What is Multi-Agency Working? Coordinating Services for Children in Care

Children in care often receive support from a range of different services. Collaboration between these professionals and services is required to ensure that children placed in local authority care receive a consistent core offering of support.

What is Multi-Agency Working?

Care experienced children and young people will interact with different professionals and services throughout their lives. Good examples of multi-agency working are when all of these professionals and services communicate effectively with each other to coordinate the support they offer. At the core of multi-agency working is collaboration across services to improve outcomes for the children and young people they support.

Ensuring effective multi-agency working is an ongoing process, involving continuous training and improvement. Agencies should have the opportunity to come together to learn from each other, and better understand the kind of information they each need to best support the children and young people they work with.
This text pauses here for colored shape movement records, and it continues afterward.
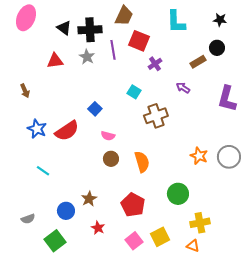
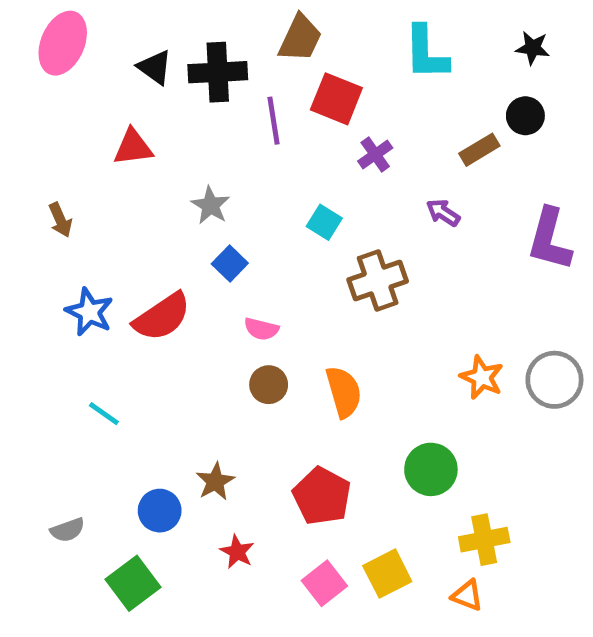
gray star: (87, 57) -> (210, 205), moved

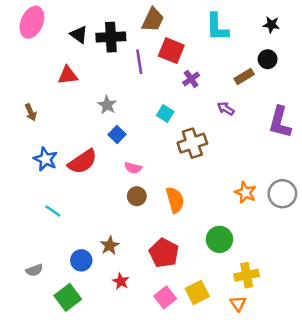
orange triangle: (467, 595) -> (238, 304), turned 35

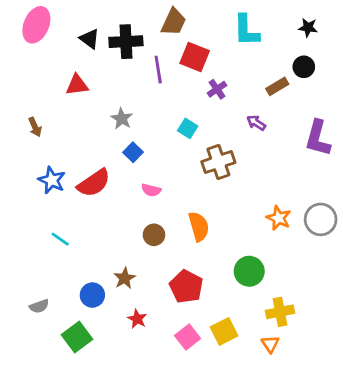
brown circle: (137, 196) -> (154, 235), moved

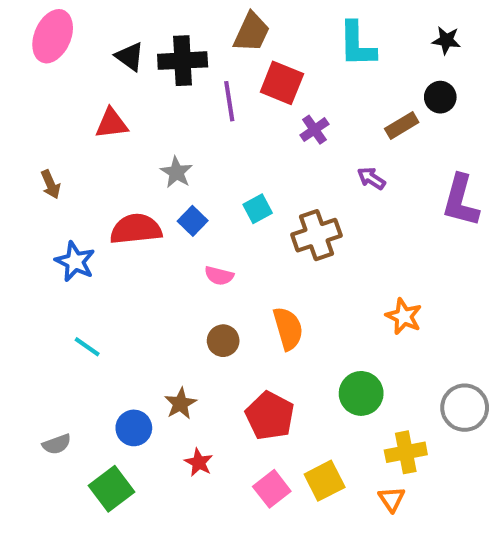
cyan square: (188, 128) -> (258, 209), moved, turned 30
red semicircle: (94, 183) -> (136, 229), moved, turned -152
gray circle: (321, 219) -> (465, 408), moved

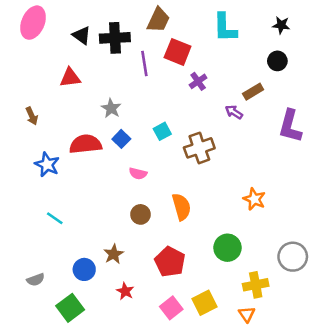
brown rectangle: (402, 126) -> (253, 92), moved

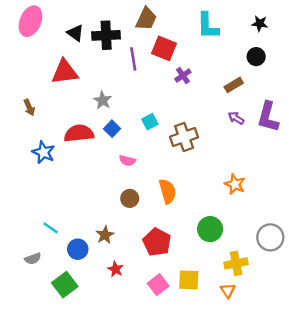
red triangle: (70, 78) -> (65, 72), size x1.4
purple arrow: (234, 112) -> (236, 118), moved
cyan line: (55, 218) -> (51, 228), moved
yellow square: (204, 303) -> (189, 280), turned 30

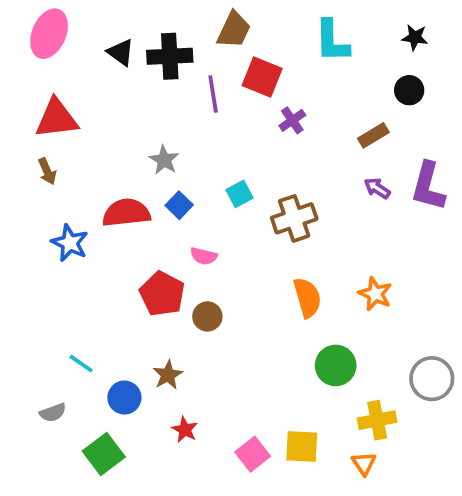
red triangle: (65, 72) -> (57, 118), moved
orange semicircle: (168, 191) -> (307, 298), moved
red pentagon: (157, 242) -> (162, 294), moved

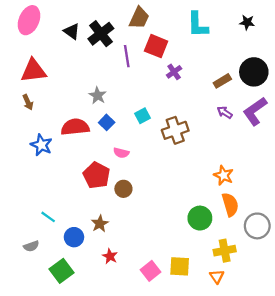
black cross: (170, 56) -> (101, 34), turned -35
black circle: (409, 90) -> (254, 72), moved, size x1.6
purple L-shape: (428, 186) -> (255, 111), turned 40
orange semicircle: (307, 298) -> (230, 205), moved

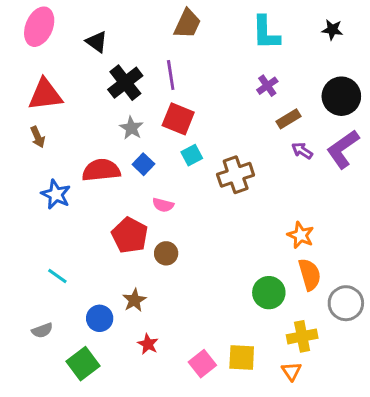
black cross: (101, 34) -> (125, 83), moved
red square: (156, 46) -> (178, 119), moved
purple cross: (174, 72) -> (267, 86), moved
brown rectangle: (222, 81) -> (288, 119), moved
cyan line: (48, 217) -> (57, 276), moved

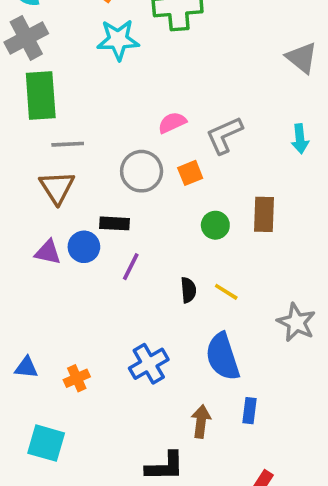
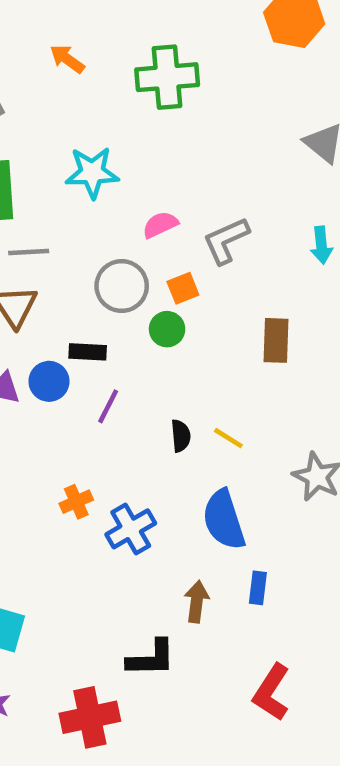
cyan star: (118, 40) -> (92, 173), moved
green circle: (215, 225) -> (167, 329), moved
orange cross: (77, 378) -> (76, 502), moved

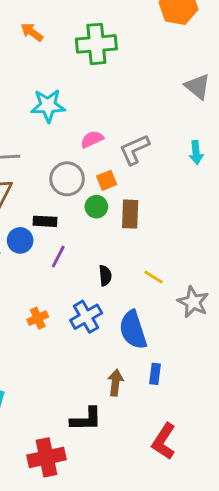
brown rectangle: (276, 340) -> (130, 214), moved
yellow line: (228, 438) -> (154, 277), moved
blue cross: (131, 529) -> (86, 317), moved

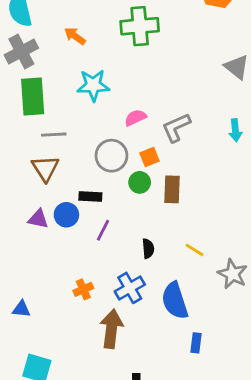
orange arrow: (32, 32) -> (75, 36), moved
brown arrow: (115, 383) -> (111, 329), moved, size x1.5

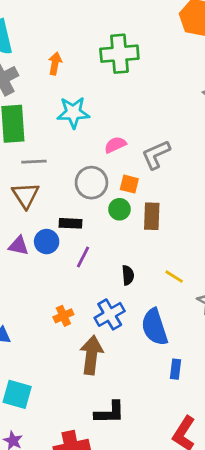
orange arrow: (75, 36) -> (55, 63), turned 65
orange square: (149, 157) -> (129, 184), turned 36

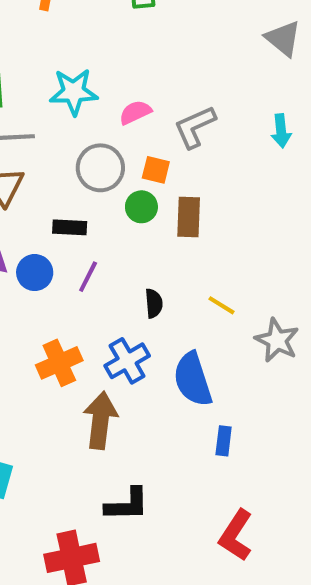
cyan star: (73, 113) -> (74, 92), moved
blue circle: (47, 242) -> (35, 273), moved
orange cross: (63, 316) -> (59, 363), size x1.5

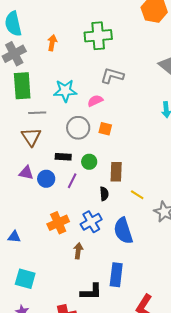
gray L-shape: (195, 127) -> (112, 76), moved, turned 40
green circle: (141, 207) -> (89, 162), moved
brown rectangle: (189, 217) -> (116, 172), moved
brown arrow: (100, 420) -> (78, 251), size x0.6
blue rectangle: (224, 441) -> (116, 275), moved, size x1.6

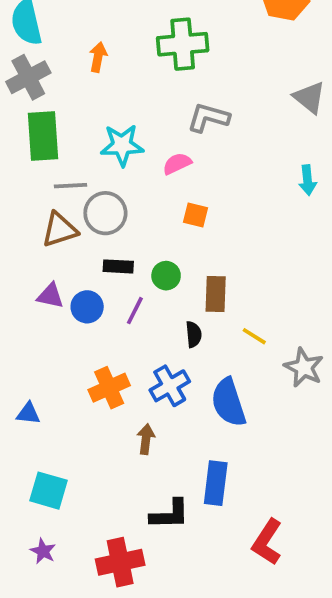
gray circle: (78, 128) -> (105, 213), moved
brown triangle: (31, 137) -> (60, 230), turned 45

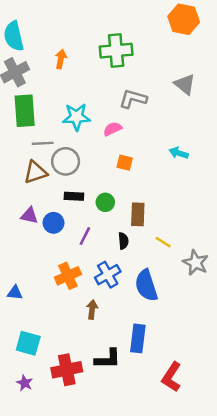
gray triangle: (309, 97) -> (185, 84), moved
cyan arrow: (307, 180) -> (179, 153), moved, turned 114
purple line: (135, 311) -> (85, 236), moved
red cross: (120, 562) -> (67, 370), moved

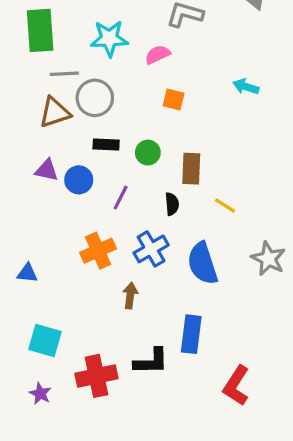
gray star: (196, 263) -> (268, 259), moved

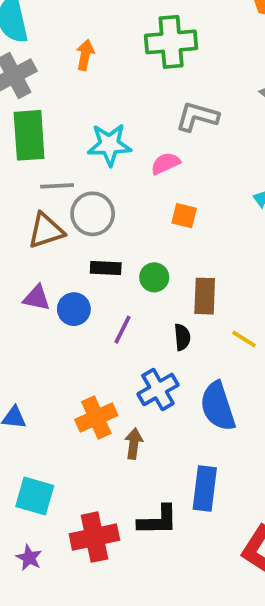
orange cross: (98, 251) -> (96, 417), moved

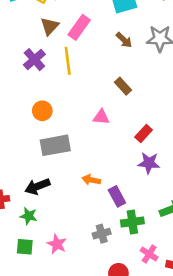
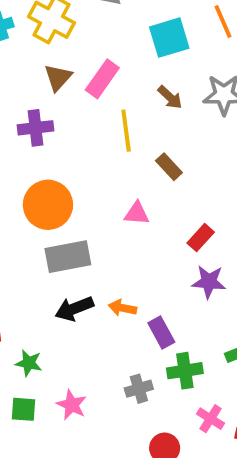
purple cross: (34, 60) -> (35, 128), turned 35
yellow line: (68, 61) -> (126, 131), moved
orange circle: (42, 111) -> (48, 205), size x1.6
black arrow: (37, 186) -> (74, 308), moved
Key Factors in Effective Multi-Agency Working

  • Communication

Effective communication between different services is essential to multi-agency working. Always be clear about why you are sharing the information, and make sure that there is a written record of any face-to-face conversations. It is usually best to follow up with an email. If you receive information from somebody else, you should acknowledge that you have received it, and inform them of the result. This kind of feedback will make sure that people know the impact of the information they have shared, and encourage them to continue to do so.

Different services should meet frequently to ensure that information sharing is ongoing. If this is not possible, there should be clear processes for sharing information. Having clear pathways and standardising the process for sharing information will make it easy for individuals to share with other agencies. All terminology should be clearly defined so that all services understand the information that is being shared. This is especially important for language describing risk or vulnerability. If possible, collocating services can improve communication between them.

  • Working Relationships Across Services

It is essential that professionals across services have good working relationships. All members of a multi-agency team should feel equally valued in the decision-making process. Everybody should feel able to challenge decisions, and hold each other accountable. This process of discussing decisions will help all members understand the child’s situation, and ensure that the decisions made are appropriate. These relationships should be at all levels of services.

To build these relationships, the multi-agency team should collaborate as far as possible when creating the child’s care plan. Working together from an early stage will allow each agency to clearly understand their role in supporting the child. Without these working relationships, communication can break down, reducing the quality of support the child receives.


Useful Resources

The DfE’s Working Together to Safeguard Children guide provides comprehensive guidance on multi-agency working.

Ofsted’s commentary on the guide highlights the importance of effective multi agency working, and how to create an environment in which multi-agency working can flourish.

The NSPCC also have a library of resources related to multi-agency working.